> **THE TASK**: Among the lines below, count those that include "classification", and state the count alone.

---------- DATASET CONTENT

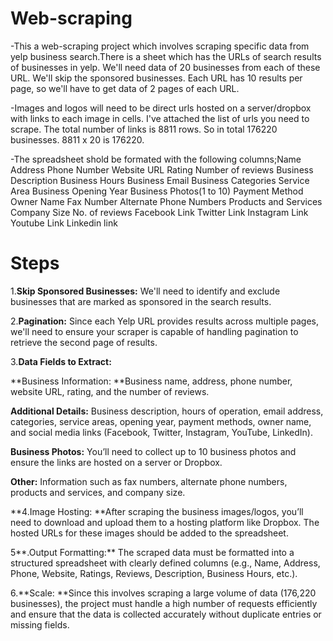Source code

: # Web-scraping
-This a web-scraping project which involves scraping specific data from yelp business search.There is a sheet which has the URLs of search results of businesses in yelp. We'll need data of 20 businesses from each of these URL. We'll skip the sponsored businesses. Each URL has 10 results per page, so we'll have to get data of 2 pages of each URL.

-Images and logos will need to be direct urls hosted on a server/dropbox with links to each image in cells. I've attached the list of urls you need to scrape. The total number of links is 8811 rows. So in total 176220 businesses. 8811 x 20 is 176220.

-The spreadsheet shold be formated with the following columns;Name	Address	Phone Number	Website URL	Rating	Number of reviews	Business Description	Business Hours	Business Email	Business Categories	Service Area	Business Opening Year	Business Photos(1 to 10)	Payment Method	Owner Name	Fax Number	Alternate Phone Numbers	Products and Services	Company Size	No. of reviews	Facebook Link	Twitter Link	Instagram Link	Youtube Link	Linkedin link	

# Steps
1.**Skip Sponsored Businesses:** We'll need to identify and exclude businesses that are marked as sponsored in the search results.

2.**Pagination:** Since each Yelp URL provides results across multiple pages, we'll need to ensure your scraper is capable of handling pagination to retrieve the second page of results.


3.**Data Fields to Extract:**

**Business Information: **Business name, address, phone number, website URL, rating, and the number of reviews.

**Additional Details:** Business description, hours of operation, email address, categories, service areas, opening year, payment methods, owner name, and social media links (Facebook, Twitter, Instagram, YouTube, LinkedIn).

**Business Photos:** You’ll need to collect up to 10 business photos and ensure the links are hosted on a server or Dropbox.

**Other:** Information such as fax numbers, alternate phone numbers, products and services, and company size.

**4.Image Hosting: **After scraping the business images/logos, you’ll need to download and upload them to a hosting platform like Dropbox. The hosted URLs for these images should be added to the spreadsheet.


5**.Output Formatting:** The scraped data must be formatted into a structured spreadsheet with clearly defined columns (e.g., Name, Address, Phone, Website, Ratings, Reviews, Description, Business Hours, etc.).


6.**Scale: **Since this involves scraping a large volume of data (176,220 businesses), the project must handle a high number of requests efficiently and ensure that the data is collected accurately without duplicate entries or missing fields.
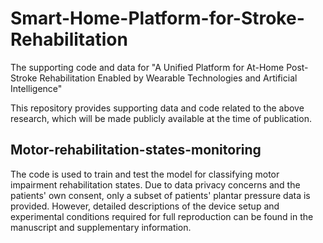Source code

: # Smart-Home-Platform-for-Stroke-Rehabilitation
The supporting code and data for "A Unified Platform for At-Home Post-Stroke Rehabilitation Enabled by Wearable Technologies and Artificial Intelligence"

This repository provides supporting data and code related to the above research, which will be made publicly available at the time of publication.

## Motor-rehabilitation-states-monitoring
The code is used to train and test the model for classifying motor impairment rehabilitation states. Due to data privacy concerns and the patients' own consent, only a subset of patients' plantar pressure data is provided. However, detailed descriptions of the device setup and experimental conditions required for full reproduction can be found in the manuscript and supplementary information.
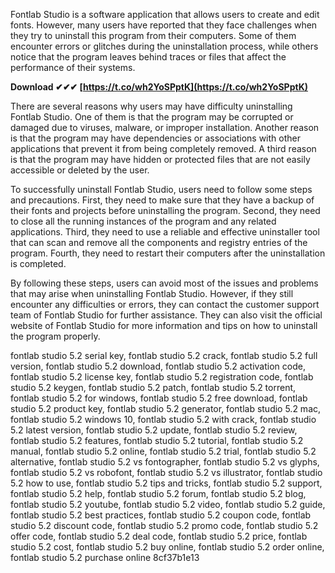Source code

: 
 
Fontlab Studio is a software application that allows users to create and edit fonts. However, many users have reported that they face challenges when they try to uninstall this program from their computers. Some of them encounter errors or glitches during the uninstallation process, while others notice that the program leaves behind traces or files that affect the performance of their systems.
 
**Download ✔✔✔ [https://t.co/wh2YoSPptK](https://t.co/wh2YoSPptK)**


  
There are several reasons why users may have difficulty uninstalling Fontlab Studio. One of them is that the program may be corrupted or damaged due to viruses, malware, or improper installation. Another reason is that the program may have dependencies or associations with other applications that prevent it from being completely removed. A third reason is that the program may have hidden or protected files that are not easily accessible or deleted by the user.
  
To successfully uninstall Fontlab Studio, users need to follow some steps and precautions. First, they need to make sure that they have a backup of their fonts and projects before uninstalling the program. Second, they need to close all the running instances of the program and any related applications. Third, they need to use a reliable and effective uninstaller tool that can scan and remove all the components and registry entries of the program. Fourth, they need to restart their computers after the uninstallation is completed.
  
By following these steps, users can avoid most of the issues and problems that may arise when uninstalling Fontlab Studio. However, if they still encounter any difficulties or errors, they can contact the customer support team of Fontlab Studio for further assistance. They can also visit the official website of Fontlab Studio for more information and tips on how to uninstall the program properly.
 
fontlab studio 5.2 serial key,  fontlab studio 5.2 crack,  fontlab studio 5.2 full version,  fontlab studio 5.2 download,  fontlab studio 5.2 activation code,  fontlab studio 5.2 license key,  fontlab studio 5.2 registration code,  fontlab studio 5.2 keygen,  fontlab studio 5.2 patch,  fontlab studio 5.2 torrent,  fontlab studio 5.2 for windows,  fontlab studio 5.2 free download,  fontlab studio 5.2 product key,  fontlab studio 5.2 generator,  fontlab studio 5.2 mac,  fontlab studio 5.2 windows 10,  fontlab studio 5.2 with crack,  fontlab studio 5.2 latest version,  fontlab studio 5.2 update,  fontlab studio 5.2 review,  fontlab studio 5.2 features,  fontlab studio 5.2 tutorial,  fontlab studio 5.2 manual,  fontlab studio 5.2 online,  fontlab studio 5.2 trial,  fontlab studio 5.2 alternative,  fontlab studio 5.2 vs fontographer,  fontlab studio 5.2 vs glyphs,  fontlab studio 5.2 vs robofont,  fontlab studio 5.2 vs illustrator,  fontlab studio 5.2 how to use,  fontlab studio 5.2 tips and tricks,  fontlab studio 5.2 support,  fontlab studio 5.2 help,  fontlab studio 5.2 forum,  fontlab studio 5.2 blog,  fontlab studio 5.2 youtube,  fontlab studio 5.2 video,  fontlab studio 5.2 guide,  fontlab studio 5.2 best practices,  fontlab studio 5.2 coupon code,  fontlab studio 5.2 discount code,  fontlab studio 5.2 promo code,  fontlab studio 5.2 offer code,  fontlab studio 5.2 deal code,  fontlab studio 5.2 price,  fontlab studio 5.2 cost,  fontlab studio 5.2 buy online,  fontlab studio 5.2 order online,  fontlab studio 5.2 purchase online
 8cf37b1e13
 
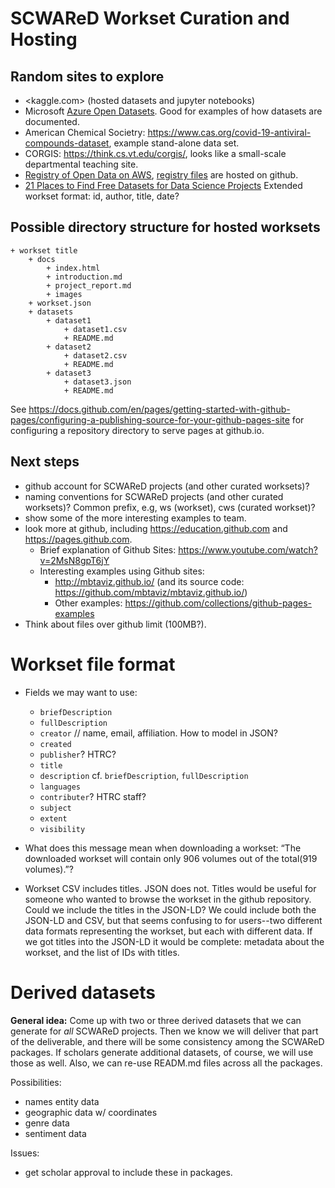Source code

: # SCWAReD Workset Curation and Hosting

## Random sites to explore
- <kaggle.com> (hosted datasets and jupyter notebooks)
- Microsoft [Azure Open Datasets](https://azure.microsoft.com/en-us/services/open-datasets/?cdn=disable#overview). Good for examples of how datasets are documented.
- American Chemical Societry: <https://www.cas.org/covid-19-antiviral-compounds-dataset>, example stand-alone data set.
- CORGIS: <https://think.cs.vt.edu/corgis/>, looks like a small-scale departmental teaching site.
- [Registry of Open Data on AWS](https://registry.opendata.aws), [registry files](https://github.com/awslabs/open-data-registry) are hosted on github.
- [21 Places to Find Free Datasets for Data Science Projects](https://www.dataquest.io/blog/free-datasets-for-projects/)
Extended workset format: id, author, title, date?

## Possible directory structure for hosted worksets

```
+ workset title
    + docs
        + index.html
        + introduction.md
        + project_report.md
        + images
    + workset.json    
    + datasets
        + dataset1
            + dataset1.csv
            + README.md
        + dataset2
            + dataset2.csv
            + README.md
        + dataset3
            + dataset3.json
            + README.md
```
See <https://docs.github.com/en/pages/getting-started-with-github-pages/configuring-a-publishing-source-for-your-github-pages-site> for configuring a repository directory to serve pages at github.io.
			
## Next steps
- github account for SCWAReD projects (and other curated worksets)?
- naming conventions for SCWAReD projects (and other curated worksets)? Common prefix, e.g, ws (workset), cws (curated workset)?
- show some of the more interesting examples to team.
- look more at github, including <https://education.github.com> and <https://pages.github.com>.
    - Brief explanation of Github Sites: <https://www.youtube.com/watch?v=2MsN8gpT6jY>
    - Interesting examples using Github sites: 
        - <http://mbtaviz.github.io/> (and its source code: <https://github.com/mbtaviz/mbtaviz.github.io/>)
        - Other examples: <https://github.com/collections/github-pages-examples>
- Think about files over github limit (100MB?).

# Workset file format
- Fields we may want to use:
    - `briefDescription`
    - `fullDescription`
    - `creator` // name, email, affiliation. How to model in JSON?
    - `created` 
    - `publisher`? HTRC?
    - `title`
    - `description` cf. `briefDescription`, `fullDescription`
    - `languages`
    - `contributer`? HTRC staff?
    - `subject`
    - `extent`
    - `visibility`

- What does this message mean when downloading a workset: “The downloaded workset will contain only 906 volumes out of the total(919 volumes).”? 
- Workset CSV includes titles. JSON does not. Titles would be useful for someone who wanted to browse the workset in the github repository. Could we include the titles in the JSON-LD? We could include both the JSON-LD and CSV, but that seems confusing to for users--two different data formats representing the workset, but each with different data. If we got titles into the JSON-LD it would be complete: metadata about the workset, and the list of IDs with titles.


# Derived datasets

**General idea:** Come up with two or three derived datasets that we can generate for _all_ SCWAReD projects. Then we know we will deliver that part of the deliverable, and there will be some consistency among the SCWAReD packages. If scholars generate additional datasets, of course, we will use those as well. Also, we can re-use READM.md files across all the packages.

Possibilities:

- names entity data
- geographic data w/ coordinates
- genre data
- sentiment data

Issues:

- get scholar approval to include these in packages.
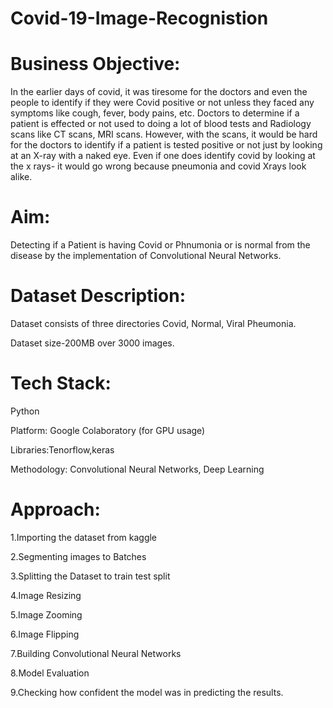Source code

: # Covid-19-Image-Recognistion

# **Business Objective:**
In the earlier days of covid, it was tiresome for the doctors and even the people to identify if they were Covid positive or not unless they faced any symptoms like cough, fever, body pains, etc. Doctors to determine if a patient is effected or not used to doing a lot of blood tests and Radiology scans like CT scans, MRI scans. However, with the scans, it would be hard for the doctors to identify if a patient is tested positive or not just by looking at an X-ray with a naked eye. Even if one does identify covid by looking at the x rays- it would go wrong because pneumonia and covid Xrays look alike. 



# **Aim:**
Detecting if a Patient is having Covid or Phnumonia or is normal from the disease by the implementation of Convolutional Neural Networks.



# **Dataset Description:**
Dataset consists of three directories Covid, Normal, Viral Pheumonia.

Dataset size-200MB over 3000 images.



# **Tech Stack:**

Python

Platform: Google Colaboratory (for GPU usage)

Libraries:Tenorflow,keras

Methodology: Convolutional Neural Networks, Deep Learning



# **Approach:**

1.Importing the dataset from kaggle

2.Segmenting images to Batches

3.Splitting the Dataset to train test split

4.Image Resizing

5.Image Zooming

6.Image Flipping

7.Building Convolutional Neural Networks

8.Model Evaluation

9.Checking how confident the model was in predicting the results.



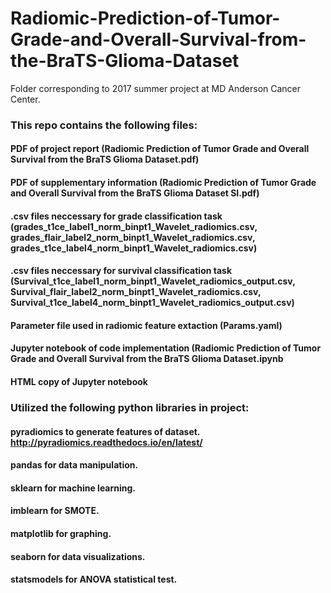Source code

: # Radiomic-Prediction-of-Tumor-Grade-and-Overall-Survival-from-the-BraTS-Glioma-Dataset
Folder corresponding to 2017 summer project at MD Anderson Cancer Center. 

### This repo contains the following files: <br>
#### PDF of project report (Radiomic Prediction of Tumor Grade and Overall Survival from the BraTS Glioma Dataset.pdf)<br>
#### PDF of supplementary information (Radiomic Prediction of Tumor Grade and Overall Survival from the BraTS Glioma Dataset SI.pdf)<br>
#### .csv files neccessary for grade classification task (grades_t1ce_label1_norm_binpt1_Wavelet_radiomics.csv, grades_flair_label2_norm_binpt1_Wavelet_radiomics.csv, grades_t1ce_label4_norm_binpt1_Wavelet_radiomics.csv)<br>
#### .csv files neccessary for survival classification task (Survival_t1ce_label1_norm_binpt1_Wavelet_radiomics_output.csv, Survival_flair_label2_norm_binpt1_Wavelet_radiomics.csv, Survival_t1ce_label4_norm_binpt1_Wavelet_radiomics_output.csv)<br>
#### Parameter file used in radiomic feature extaction (Params.yaml)
#### Jupyter notebook of code implementation (Radiomic Prediction of Tumor Grade and Overall Survival from the BraTS Glioma Dataset.ipynb <br>
#### HTML copy of Jupyter notebook <br>

### Utilized the following python libraries in project: <br>
#### pyradiomics to generate features of dataset. http://pyradiomics.readthedocs.io/en/latest/ <br>
#### pandas for data manipulation.<br>
#### sklearn for machine learning.<br>
#### imblearn for SMOTE. <br>
#### matplotlib for graphing.<br>
#### seaborn for data visualizations. <br>
#### statsmodels for ANOVA statistical test. <br>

--------------------

> **REPLY TO THE EXERCISE**: 2